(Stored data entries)

● ● ●

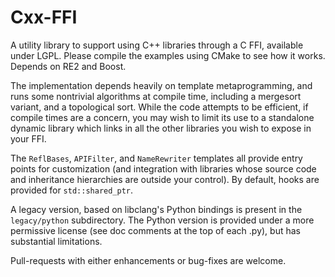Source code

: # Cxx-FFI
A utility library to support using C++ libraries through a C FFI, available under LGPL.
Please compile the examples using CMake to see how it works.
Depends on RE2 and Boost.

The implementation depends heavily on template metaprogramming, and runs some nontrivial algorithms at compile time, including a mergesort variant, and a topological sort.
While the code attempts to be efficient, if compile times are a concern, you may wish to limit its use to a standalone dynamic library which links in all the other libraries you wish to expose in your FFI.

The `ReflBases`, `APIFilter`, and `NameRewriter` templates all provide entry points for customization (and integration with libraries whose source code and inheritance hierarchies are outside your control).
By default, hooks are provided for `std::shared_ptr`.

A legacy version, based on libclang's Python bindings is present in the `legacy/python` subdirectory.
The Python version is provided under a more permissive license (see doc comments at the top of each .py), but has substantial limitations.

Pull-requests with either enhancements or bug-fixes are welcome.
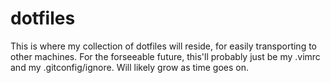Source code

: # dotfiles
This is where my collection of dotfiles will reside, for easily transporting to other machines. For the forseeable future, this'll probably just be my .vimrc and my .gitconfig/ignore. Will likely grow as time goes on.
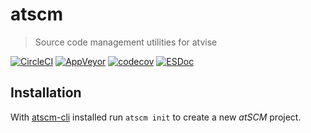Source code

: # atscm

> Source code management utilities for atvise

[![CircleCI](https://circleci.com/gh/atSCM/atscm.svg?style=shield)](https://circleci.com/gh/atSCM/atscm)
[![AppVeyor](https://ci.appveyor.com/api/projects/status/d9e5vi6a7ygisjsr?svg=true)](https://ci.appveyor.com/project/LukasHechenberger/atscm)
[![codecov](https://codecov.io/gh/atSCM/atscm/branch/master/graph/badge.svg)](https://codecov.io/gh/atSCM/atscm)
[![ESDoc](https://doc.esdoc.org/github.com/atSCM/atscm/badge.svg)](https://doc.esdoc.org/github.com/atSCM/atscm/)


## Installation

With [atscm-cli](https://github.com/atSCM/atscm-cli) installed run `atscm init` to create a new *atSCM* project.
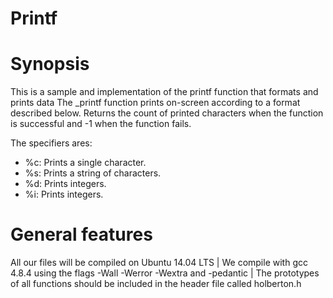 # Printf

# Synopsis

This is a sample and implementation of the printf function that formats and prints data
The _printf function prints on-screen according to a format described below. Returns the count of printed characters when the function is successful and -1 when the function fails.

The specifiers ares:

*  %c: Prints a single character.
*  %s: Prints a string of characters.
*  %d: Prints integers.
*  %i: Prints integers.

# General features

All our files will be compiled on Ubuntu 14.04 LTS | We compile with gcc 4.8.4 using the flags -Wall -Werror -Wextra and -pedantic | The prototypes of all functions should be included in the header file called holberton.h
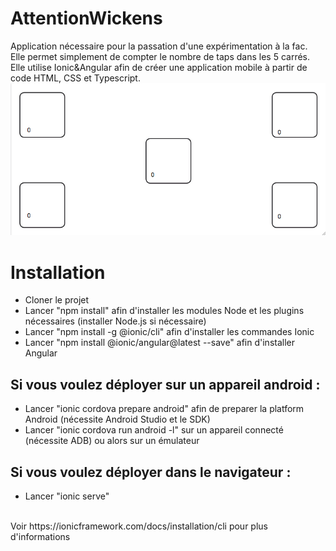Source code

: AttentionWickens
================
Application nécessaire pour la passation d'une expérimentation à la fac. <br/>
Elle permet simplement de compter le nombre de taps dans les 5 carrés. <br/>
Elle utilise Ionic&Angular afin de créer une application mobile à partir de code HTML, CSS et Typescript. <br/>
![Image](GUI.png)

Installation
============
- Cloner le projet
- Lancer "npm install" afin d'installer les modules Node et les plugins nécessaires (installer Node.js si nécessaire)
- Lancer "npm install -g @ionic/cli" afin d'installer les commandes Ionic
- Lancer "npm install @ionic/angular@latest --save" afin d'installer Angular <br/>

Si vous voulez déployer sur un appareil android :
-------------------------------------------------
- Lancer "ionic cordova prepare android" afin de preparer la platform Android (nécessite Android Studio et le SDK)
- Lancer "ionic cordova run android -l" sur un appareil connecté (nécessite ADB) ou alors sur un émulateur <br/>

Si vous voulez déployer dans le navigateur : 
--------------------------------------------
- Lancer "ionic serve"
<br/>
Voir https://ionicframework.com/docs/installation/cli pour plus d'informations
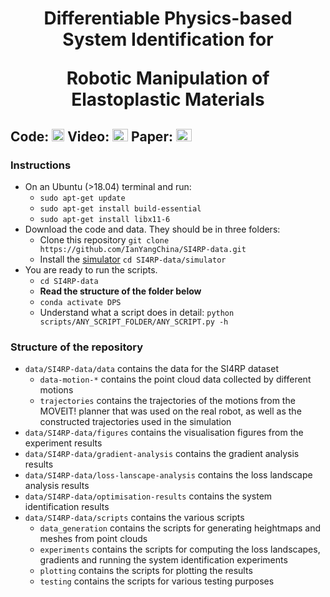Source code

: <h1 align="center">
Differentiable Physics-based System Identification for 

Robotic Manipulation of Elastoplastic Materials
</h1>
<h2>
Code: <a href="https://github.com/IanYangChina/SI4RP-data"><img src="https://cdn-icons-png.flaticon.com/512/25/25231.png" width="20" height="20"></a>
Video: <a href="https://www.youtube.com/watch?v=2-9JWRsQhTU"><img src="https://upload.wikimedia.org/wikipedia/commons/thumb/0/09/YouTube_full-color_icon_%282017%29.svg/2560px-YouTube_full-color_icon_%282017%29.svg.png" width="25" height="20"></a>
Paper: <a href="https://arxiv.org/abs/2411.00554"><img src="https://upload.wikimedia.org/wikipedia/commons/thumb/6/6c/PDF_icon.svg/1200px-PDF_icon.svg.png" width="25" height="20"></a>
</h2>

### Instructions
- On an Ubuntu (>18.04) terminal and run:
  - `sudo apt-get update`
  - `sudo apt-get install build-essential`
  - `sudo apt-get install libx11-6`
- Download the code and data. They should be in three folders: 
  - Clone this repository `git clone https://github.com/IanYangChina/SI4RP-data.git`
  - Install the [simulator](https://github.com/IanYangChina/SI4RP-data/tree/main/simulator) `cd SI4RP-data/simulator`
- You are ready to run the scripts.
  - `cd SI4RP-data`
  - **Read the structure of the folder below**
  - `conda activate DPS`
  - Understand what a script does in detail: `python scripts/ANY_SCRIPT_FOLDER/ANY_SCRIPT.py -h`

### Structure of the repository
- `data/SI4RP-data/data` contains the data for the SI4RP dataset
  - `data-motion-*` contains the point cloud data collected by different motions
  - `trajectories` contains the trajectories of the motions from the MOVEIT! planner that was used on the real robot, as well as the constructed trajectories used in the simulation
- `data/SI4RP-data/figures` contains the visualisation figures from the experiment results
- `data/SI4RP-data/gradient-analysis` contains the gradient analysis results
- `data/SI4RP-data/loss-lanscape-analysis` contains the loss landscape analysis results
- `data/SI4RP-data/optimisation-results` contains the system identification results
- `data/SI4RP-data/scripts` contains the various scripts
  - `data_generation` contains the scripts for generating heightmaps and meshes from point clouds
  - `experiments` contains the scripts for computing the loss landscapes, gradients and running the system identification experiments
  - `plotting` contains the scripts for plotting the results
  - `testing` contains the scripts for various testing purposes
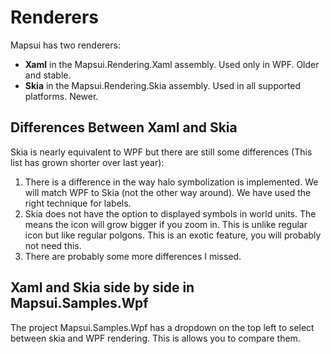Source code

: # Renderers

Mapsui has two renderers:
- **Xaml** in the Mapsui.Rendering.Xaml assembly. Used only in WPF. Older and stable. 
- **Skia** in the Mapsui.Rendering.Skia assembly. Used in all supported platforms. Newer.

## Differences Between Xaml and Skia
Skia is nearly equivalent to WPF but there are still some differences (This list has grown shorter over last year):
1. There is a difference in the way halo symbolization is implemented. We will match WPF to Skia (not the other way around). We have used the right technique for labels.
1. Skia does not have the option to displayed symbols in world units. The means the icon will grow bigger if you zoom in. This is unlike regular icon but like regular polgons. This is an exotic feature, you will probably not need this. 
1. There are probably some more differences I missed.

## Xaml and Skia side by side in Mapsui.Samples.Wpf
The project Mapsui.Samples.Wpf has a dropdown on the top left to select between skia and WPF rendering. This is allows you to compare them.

● ● ●

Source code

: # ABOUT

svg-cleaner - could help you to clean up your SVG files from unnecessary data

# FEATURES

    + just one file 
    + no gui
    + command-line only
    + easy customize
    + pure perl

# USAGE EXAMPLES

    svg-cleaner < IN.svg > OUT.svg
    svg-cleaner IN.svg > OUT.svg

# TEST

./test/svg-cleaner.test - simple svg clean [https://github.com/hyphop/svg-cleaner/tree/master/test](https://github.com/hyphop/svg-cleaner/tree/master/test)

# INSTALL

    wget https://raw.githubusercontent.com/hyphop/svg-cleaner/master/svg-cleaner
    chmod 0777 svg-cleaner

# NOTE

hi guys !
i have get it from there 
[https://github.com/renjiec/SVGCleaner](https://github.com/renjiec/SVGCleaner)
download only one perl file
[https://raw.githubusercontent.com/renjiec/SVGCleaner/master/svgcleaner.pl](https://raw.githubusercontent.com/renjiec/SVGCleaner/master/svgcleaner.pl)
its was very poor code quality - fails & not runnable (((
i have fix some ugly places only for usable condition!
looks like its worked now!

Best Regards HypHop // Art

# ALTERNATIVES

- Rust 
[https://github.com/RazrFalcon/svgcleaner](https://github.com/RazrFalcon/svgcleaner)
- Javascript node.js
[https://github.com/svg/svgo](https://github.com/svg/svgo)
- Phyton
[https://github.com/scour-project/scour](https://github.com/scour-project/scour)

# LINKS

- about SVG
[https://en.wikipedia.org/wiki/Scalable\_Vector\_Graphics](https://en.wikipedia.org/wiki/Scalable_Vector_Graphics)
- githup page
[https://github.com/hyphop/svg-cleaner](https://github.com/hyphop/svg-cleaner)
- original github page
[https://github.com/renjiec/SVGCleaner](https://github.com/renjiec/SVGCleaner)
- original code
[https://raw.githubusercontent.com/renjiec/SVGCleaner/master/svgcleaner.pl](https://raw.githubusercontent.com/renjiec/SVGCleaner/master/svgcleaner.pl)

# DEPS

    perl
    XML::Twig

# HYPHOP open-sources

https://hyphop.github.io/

● ● ●

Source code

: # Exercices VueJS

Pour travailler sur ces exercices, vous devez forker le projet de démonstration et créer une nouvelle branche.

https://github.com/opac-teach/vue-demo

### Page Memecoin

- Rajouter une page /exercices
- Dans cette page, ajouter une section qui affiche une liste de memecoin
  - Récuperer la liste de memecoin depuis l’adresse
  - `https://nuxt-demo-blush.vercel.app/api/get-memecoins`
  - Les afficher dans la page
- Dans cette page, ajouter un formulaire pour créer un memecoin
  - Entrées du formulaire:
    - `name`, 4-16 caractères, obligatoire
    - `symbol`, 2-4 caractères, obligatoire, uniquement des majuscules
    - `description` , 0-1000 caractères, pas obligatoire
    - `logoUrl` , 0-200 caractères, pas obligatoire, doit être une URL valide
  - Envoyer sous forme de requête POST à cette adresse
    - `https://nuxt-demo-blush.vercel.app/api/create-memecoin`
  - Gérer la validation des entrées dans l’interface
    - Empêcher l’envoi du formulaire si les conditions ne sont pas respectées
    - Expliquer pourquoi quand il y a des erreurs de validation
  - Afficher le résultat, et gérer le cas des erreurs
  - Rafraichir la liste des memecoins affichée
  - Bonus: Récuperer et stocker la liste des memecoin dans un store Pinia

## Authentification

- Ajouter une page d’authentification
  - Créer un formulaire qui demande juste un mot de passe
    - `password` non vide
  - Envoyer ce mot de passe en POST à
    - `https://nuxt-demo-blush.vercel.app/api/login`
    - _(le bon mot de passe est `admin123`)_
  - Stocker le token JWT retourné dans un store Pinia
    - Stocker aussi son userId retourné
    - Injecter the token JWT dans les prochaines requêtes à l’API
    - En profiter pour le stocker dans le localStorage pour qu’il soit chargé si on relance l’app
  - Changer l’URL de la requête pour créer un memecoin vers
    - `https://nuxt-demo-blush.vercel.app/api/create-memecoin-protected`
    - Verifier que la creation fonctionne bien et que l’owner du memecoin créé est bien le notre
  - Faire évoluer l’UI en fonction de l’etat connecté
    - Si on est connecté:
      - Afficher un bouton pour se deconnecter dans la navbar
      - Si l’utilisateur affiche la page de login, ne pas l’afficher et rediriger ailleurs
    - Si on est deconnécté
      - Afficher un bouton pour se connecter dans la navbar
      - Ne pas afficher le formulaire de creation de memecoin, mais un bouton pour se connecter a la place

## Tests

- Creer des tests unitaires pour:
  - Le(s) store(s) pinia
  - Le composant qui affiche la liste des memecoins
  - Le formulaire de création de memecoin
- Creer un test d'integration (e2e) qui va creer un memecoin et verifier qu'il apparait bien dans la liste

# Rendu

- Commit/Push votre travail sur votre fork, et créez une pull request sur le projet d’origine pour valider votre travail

● ● ●

> **Task description**:
Swap "token JWT" for "jeton JWT" in the lines running from the one with "- Ajouter une page d’authentification" up to and including the one with "- Injecter the", leaving everything else in them unchanged. Give back only those lines.

> **Task output**:
- Ajouter une page d’authentification
  - Créer un formulaire qui demande juste un mot de passe
    - `password` non vide
  - Envoyer ce mot de passe en POST à
    - `https://nuxt-demo-blush.vercel.app/api/login`
    - _(le bon mot de passe est `admin123`)_
  - Stocker le jeton JWT retourné dans un store Pinia
    - Stocker aussi son userId retourné
    - Injecter the jeton JWT dans les prochaines requêtes à l’API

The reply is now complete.